Multiple variants on one line. Not all of A, then all of B. Interleaved.
Mixed-model production is one of the harder lean transitions in small shops, and one of the highest-leverage. The instinct in most shops is to run all of variant A before switching to B, because the long batch amortizes changeover and the operators stay in the same mode. The cost is that customers wanting variant B during the A run have to wait, or the shop carries enough B in inventory to cover the wait. Mixed-model trades that long-batch comfort for short lead times and lower inventory across the variant mix.
"Stop running all of A before any of B. The customer who wants B today does not care that A's batch is not finished."
The mechanics start with line design. Stations, fixtures, and tooling have to support multiple variants without long setup. The ideal is common fixtures across variants, with small quick-change adjustments. Where common fixtures are impossible, quick changeover is the prerequisite. A line that takes 30 minutes to switch between variants cannot run mixed-model in any meaningful way. Twelve changeovers a shift would consume six hours and leave nothing for production.
The schedule is the second piece. Mixed-model lines almost always run on heijunka, with the variants interleaved in a leveled pattern. The pattern is set by demand: if variant A is twice as much volume as B, the pattern might be AABAB instead of just ABABAB. The schedule is posted at the line, usually as cards in a heijunka box, and the operator runs the next card.
The third piece is standard work for each variant. Operators are now switching modes every few units, and without clear visible instructions for each variant, defects spike. Visual work instructions, color-coded fixtures, and labeled material kits all help operators move between variants without errors. Standard work that is clear for one variant is not enough; each variant needs its own visible standard.
The benefit is customer responsiveness with low inventory. A mixed-model line that runs every variant every shift can fulfill any variant order within a day or two, without carrying weeks of finished goods. A long-batch line that runs each variant once a month either carries a month of finished goods per variant or has month-long lead times on whichever variants are not in production this week. Mixed-model replaces both costs with a more demanding production discipline.

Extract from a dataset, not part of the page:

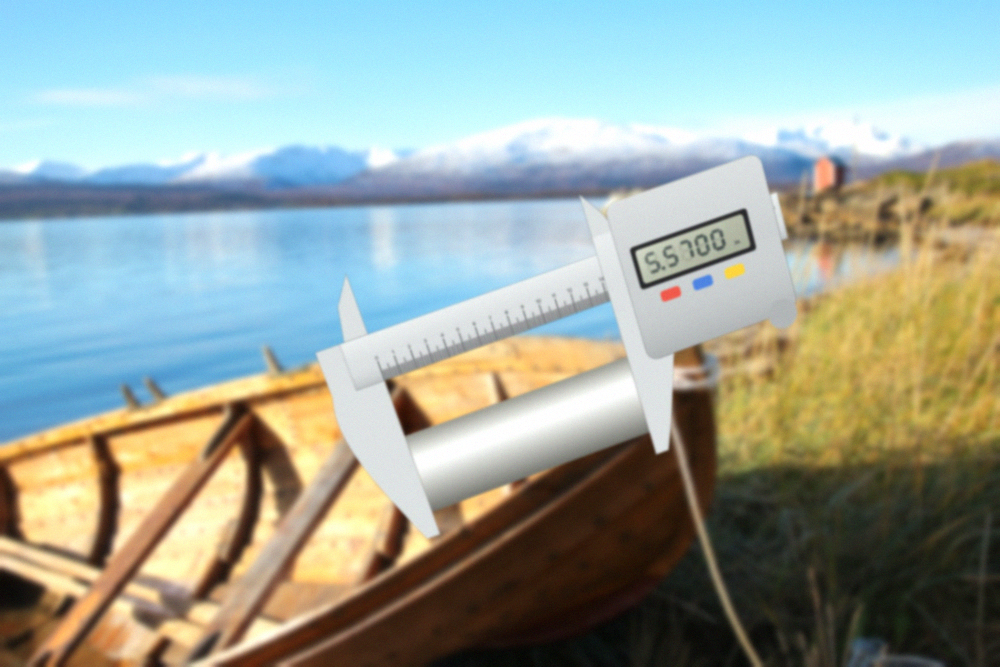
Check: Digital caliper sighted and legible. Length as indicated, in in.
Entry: 5.5700 in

Picture a small contract assembly shop building three variants of an industrial control box. Variants share a common chassis but have different internal wiring and labeling. Without mixed-model, the shop ran one variant per day: variant A on Monday, B on Tuesday, C on Wednesday. Customer orders for any specific variant could wait up to three days for the next batch. Total finished-goods inventory was about a week of demand across the three variants.
The shop redesigns the assembly cell to support all three variants. Wiring kits get color-coded; labels live in three labeled bins at the labeling station. A heijunka box gets installed at the cell entrance with cards for each pitch interval, interleaving the three variants in a pattern that matches steady demand: AABCABCAABC. Changeover between variants is now under two minutes, mostly swapping the wiring kit and label bin.

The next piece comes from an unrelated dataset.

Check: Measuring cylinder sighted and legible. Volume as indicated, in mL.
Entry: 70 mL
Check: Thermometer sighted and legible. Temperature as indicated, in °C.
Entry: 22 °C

After two months, finished-goods inventory drops by about 60 percent. Customer lead time on any specific variant drops from up to three days to a half-day. The cell produces a steady output mix matching the steady demand mix. The shop has not added equipment or workers. The changes were in line design, standard work, and the cards in the heijunka box.

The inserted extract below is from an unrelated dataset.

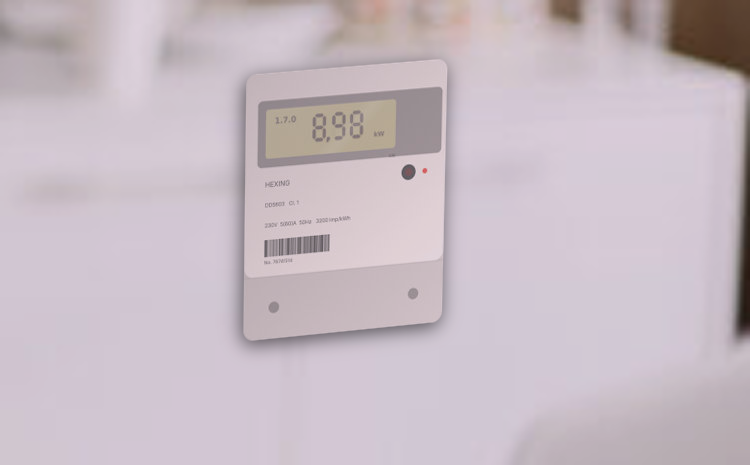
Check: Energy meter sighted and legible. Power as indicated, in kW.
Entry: 8.98 kW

Mixed-model production is enabled by heijunka scheduling and made possible by quick changeover. The cadence at which the line cycles through every variant is its every part every interval. Mixed-model lines typically use runner-repeater-stranger classification to decide which variants belong on the line and which should be scheduled separately, and the scheduled point in the value stream that paces the mixed-model line is the pacemaker process.